Ich glaube, dass sowohl der Kanzler, als er noch Innenminister war, als auch der jetzige Innenminister Karner hier ganz klare Kante zeigen. Leider funktioniert das Asylwesen auf europäischer Ebene noch immer nicht. Aber es gibt eben jetzt auch noch eine Fülle anderer Probleme zu lösen.

War es ein Fehler von Sebastian Kurz, eine Koalition mit den Grünen zu schließen? Es gibt eine aufrechte Koalition, die auch schon schwierige Zeiten gemeistert hat – Stichwort Corona. Sie hat jetzt mit der Strompreisbremse eine große, gute Entscheidung getroffen. Eine Koalition bedeutet immer den Versuch, widerstreitende Interessen zu einen.

APA/FOTOKERSCHI.AT/ANTONIO BAYER / UNBEKANNT

Stelzer mit seinem LH-Stellvertreter, Oberösterreichs FPÖ-Chef Manfred Haimbuchner

Sie arbeiten mit den Blauen im Land zusammen. Das war eine Zeit lang nicht sehr opportun. Steigt die Beliebtheit der FPÖ bei der ÖVP wieder?

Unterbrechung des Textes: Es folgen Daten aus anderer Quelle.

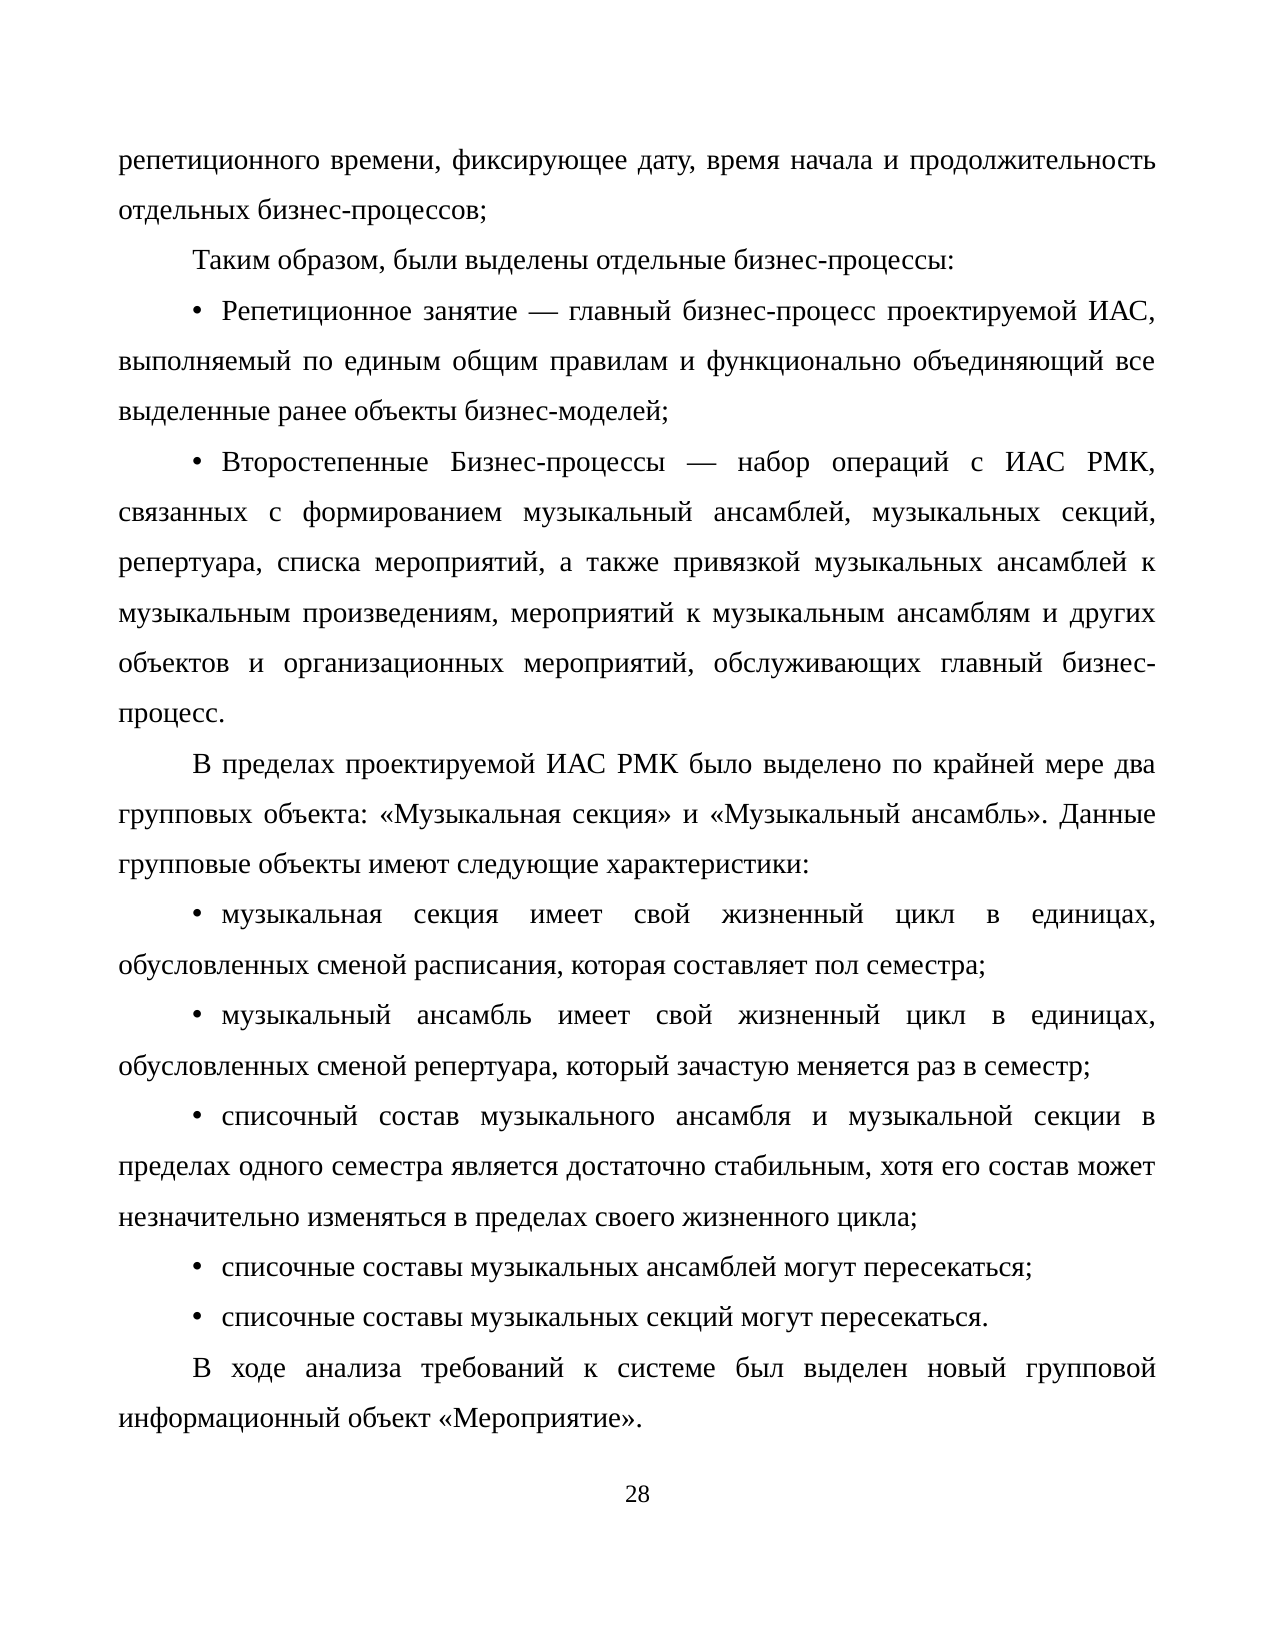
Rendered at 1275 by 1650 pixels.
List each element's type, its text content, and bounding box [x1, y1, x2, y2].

text В пределах проектируемой ИАС РМК было выделено по крайней мере два групповых объекта: «Музыкальная секция» и «Музыкальный ансамбль». Данные групповые объекты имеют следующие характеристики: [118, 746, 1157, 880]
list музыкальный ансамбль имеет свой жизненный цикл в единицах, обусловленных сменой репертуара, который зачастую меняется раз в семестр; [118, 997, 1157, 1081]
text В ходе анализа требований к системе был выделен новый групповой информационный объект «Мероприятие». [118, 1350, 1157, 1434]
list музыкальная секция имеет свой жизненный цикл в единицах, обусловленных сменой расписания, которая составляет пол семестра; [118, 897, 1157, 981]
list Второстепенные Бизнес-процессы — набор операций с ИАС РМК, связанных с формированием музыкальный ансамблей, музыкальных секций, репертуара, списка мероприятий, а также привязкой музыкальных ансамблей к музыкальным произведениям, мероприятий к музыкальным ансамблям и других объектов и организационных мероприятий, обслуживающих главный бизнес-процесс. [118, 444, 1157, 729]
list списочный состав музыкального ансамбля и музыкальной секции в пределах одного семестра является достаточно стабильным, хотя его состав может незначительно изменяться в пределах своего жизненного цикла; [118, 1098, 1157, 1232]
list Репетиционное занятие — главный бизнес-процесс проектируемой ИАС, выполняемый по единым общим правилам и функционально объединяющий все выделенные ранее объекты бизнес-моделей; [118, 293, 1157, 427]
list репетиционного времени, фиксирующее дату, время начала и продолжительность отдельных бизнес-процессов; [118, 142, 1157, 226]
list списочные составы музыкальных ансамблей могут пересекаться; [118, 1249, 1157, 1283]
text Таким образом, были выделены отдельные бизнес-процессы: [118, 242, 1157, 276]
list списочные составы музыкальных секций могут пересекаться. [118, 1299, 1157, 1333]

Bei uns in Oberösterreich funktioniert das, man kann es aber nicht taxfrei auf andere Ebenen übertragen.

Mit Herbert Kickl im Bund wäre es also schwierig?

Das habe ich immer schon gesagt. Aber mit denen, die in Oberösterreich Verantwortung tragen, geht das gut.

Sie haben kürzlich mit einem Interview in der „Kronenzeitung“ Aufsehen erregt, weil Sie eine Diskussion über die Russland-Sanktionen in den Raum gestellt haben. Bereuen Sie diese Aussage?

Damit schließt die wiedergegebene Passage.